# [Work instruction]
Show every line below where "Adenocarcinoma" can be found.

# [Information supplied]
───
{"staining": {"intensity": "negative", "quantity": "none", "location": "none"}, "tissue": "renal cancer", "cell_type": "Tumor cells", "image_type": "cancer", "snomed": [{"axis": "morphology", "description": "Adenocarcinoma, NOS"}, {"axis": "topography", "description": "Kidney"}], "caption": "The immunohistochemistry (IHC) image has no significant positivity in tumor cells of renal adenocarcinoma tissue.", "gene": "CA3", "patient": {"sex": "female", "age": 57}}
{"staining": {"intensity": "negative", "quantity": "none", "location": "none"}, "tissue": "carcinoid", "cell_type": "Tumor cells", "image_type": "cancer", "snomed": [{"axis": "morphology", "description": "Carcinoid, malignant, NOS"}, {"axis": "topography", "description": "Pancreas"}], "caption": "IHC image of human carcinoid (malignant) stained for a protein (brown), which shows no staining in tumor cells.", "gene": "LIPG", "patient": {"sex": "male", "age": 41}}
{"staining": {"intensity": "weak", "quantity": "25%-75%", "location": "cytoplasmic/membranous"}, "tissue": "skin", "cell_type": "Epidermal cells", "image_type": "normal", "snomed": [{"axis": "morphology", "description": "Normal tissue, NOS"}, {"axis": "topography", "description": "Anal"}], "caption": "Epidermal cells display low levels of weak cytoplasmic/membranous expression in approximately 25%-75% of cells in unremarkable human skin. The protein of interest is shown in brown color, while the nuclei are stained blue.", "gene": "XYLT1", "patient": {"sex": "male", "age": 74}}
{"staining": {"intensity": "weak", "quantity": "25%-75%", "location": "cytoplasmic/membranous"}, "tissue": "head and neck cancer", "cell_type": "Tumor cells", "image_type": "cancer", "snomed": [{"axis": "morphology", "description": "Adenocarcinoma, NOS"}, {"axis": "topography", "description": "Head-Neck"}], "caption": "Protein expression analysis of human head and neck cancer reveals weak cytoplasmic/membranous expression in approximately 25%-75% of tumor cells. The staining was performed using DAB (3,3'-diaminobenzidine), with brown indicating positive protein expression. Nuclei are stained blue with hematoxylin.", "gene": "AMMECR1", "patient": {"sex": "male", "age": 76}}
───
# [Response to the task]
{"staining": {"intensity": "negative", "quantity": "none", "location": "none"}, "tissue": "renal cancer", "cell_type": "Tumor cells", "image_type": "cancer", "snomed": [{"axis": "morphology", "description": "Adenocarcinoma, NOS"}, {"axis": "topography", "description": "Kidney"}], "caption": "The immunohistochemistry (IHC) image has no significant positivity in tumor cells of renal adenocarcinoma tissue.", "gene": "CA3", "patient": {"sex": "female", "age": 57}}
{"staining": {"intensity": "weak", "quantity": "25%-75%", "location": "cytoplasmic/membranous"}, "tissue": "head and neck cancer", "cell_type": "Tumor cells", "image_type": "cancer", "snomed": [{"axis": "morphology", "description": "Adenocarcinoma, NOS"}, {"axis": "topography", "description": "Head-Neck"}], "caption": "Protein expression analysis of human head and neck cancer reveals weak cytoplasmic/membranous expression in approximately 25%-75% of tumor cells. The staining was performed using DAB (3,3'-diaminobenzidine), with brown indicating positive protein expression. Nuclei are stained blue with hematoxylin.", "gene": "AMMECR1", "patient": {"sex": "male", "age": 76}}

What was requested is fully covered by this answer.